Bize acı çektiren asıl şey, olan biten şeylerden çok, onlarla ilgili duygu ve düşüncelerimizdir. Sonrasında ise başkalarını suçlamak gelir. Acı çektiğimizde, sorunlarla karşılaştığımızda, rahatsız olduğumuzda ya da üzüldüğümüzde, gelin artık başkalarını suçlamayalım, onun yerine kendi tutum ve davranışlarımızı gözden geçirelim.

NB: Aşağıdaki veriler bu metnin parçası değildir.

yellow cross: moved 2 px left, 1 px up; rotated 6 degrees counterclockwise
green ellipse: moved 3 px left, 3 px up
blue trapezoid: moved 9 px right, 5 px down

Dar kafalı insanlar, bir sorunla karşılaştıklarında başkalarını suçlamaya alışıktırlar. Ortalama insanlar, kendilerini suçlarlar. Bilgeliğe kendini adamış insanlar, bir şeyi veya başka birisini ani ve mantıksız bir güdüyle suçlamanın saçma ve aptalca olduğunu, insan yargılamanın gerek başkalarına gerekse kendilerine zarar verdiğini bilirler.

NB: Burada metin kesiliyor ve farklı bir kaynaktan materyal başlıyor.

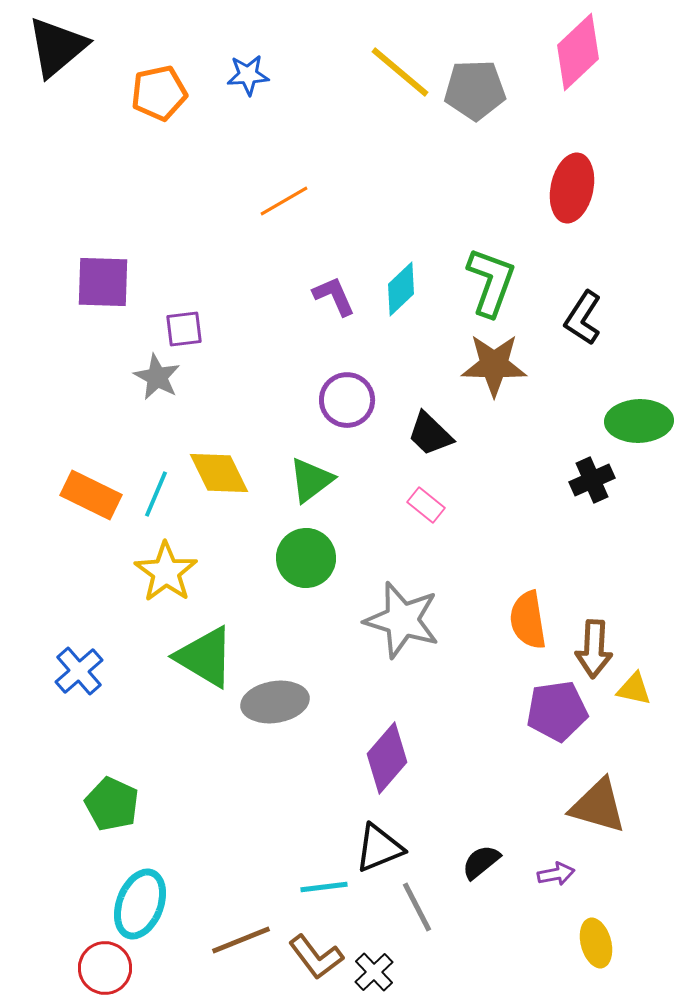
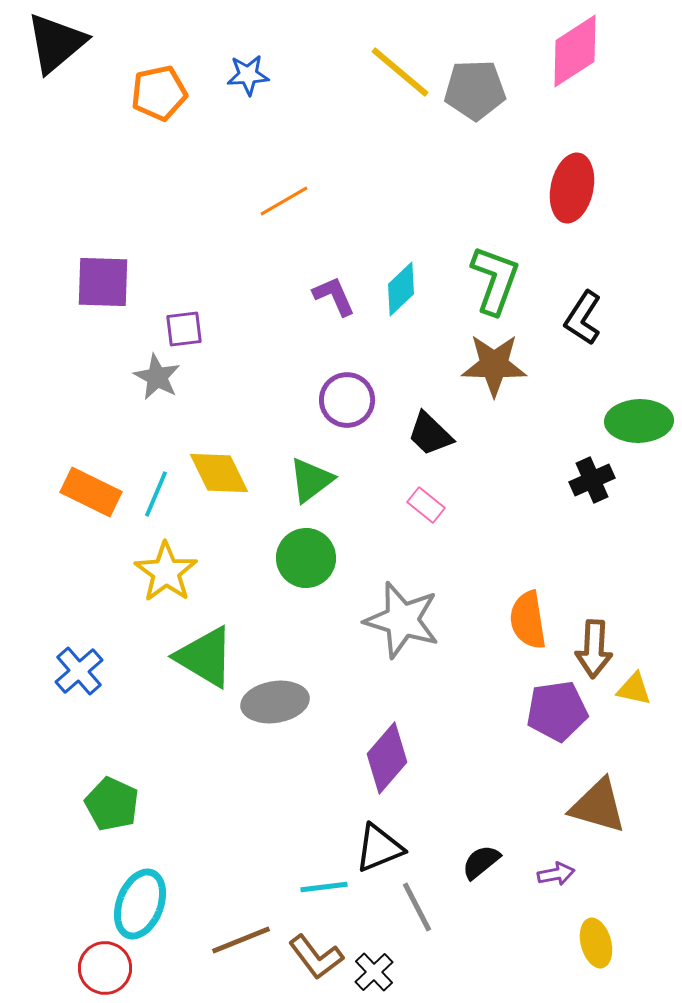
black triangle at (57, 47): moved 1 px left, 4 px up
pink diamond at (578, 52): moved 3 px left, 1 px up; rotated 10 degrees clockwise
green L-shape at (491, 282): moved 4 px right, 2 px up
orange rectangle at (91, 495): moved 3 px up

Ahlaksal gelişimdeki düşüklüğün göstergelerinden birisi de gittikçe artan bir şekilde başkalarını yargılamak, suçlamaktır. Parmakla karşıdakini göstererek suçlamanın kötülüğünü artık anlamak zorundayız. Kendi tutum ve davranışlarımızı gözden geçirip kendi üzerimizde daha fazla çalıştıkça, isteğimiz dışında gelişen olaylara bir neden ararken içine düştüğümüz abartılı duygusal tepkilerden de kurtulmaya başlarız.
Gerçekler neyse odur. Biz de neysek oyuz. Diğerleri ne düşünürlerse düşünsünler, bizi hiç ilgilendirmez. Kimseyi yargılamayalım, kimseyi suçlamayalım.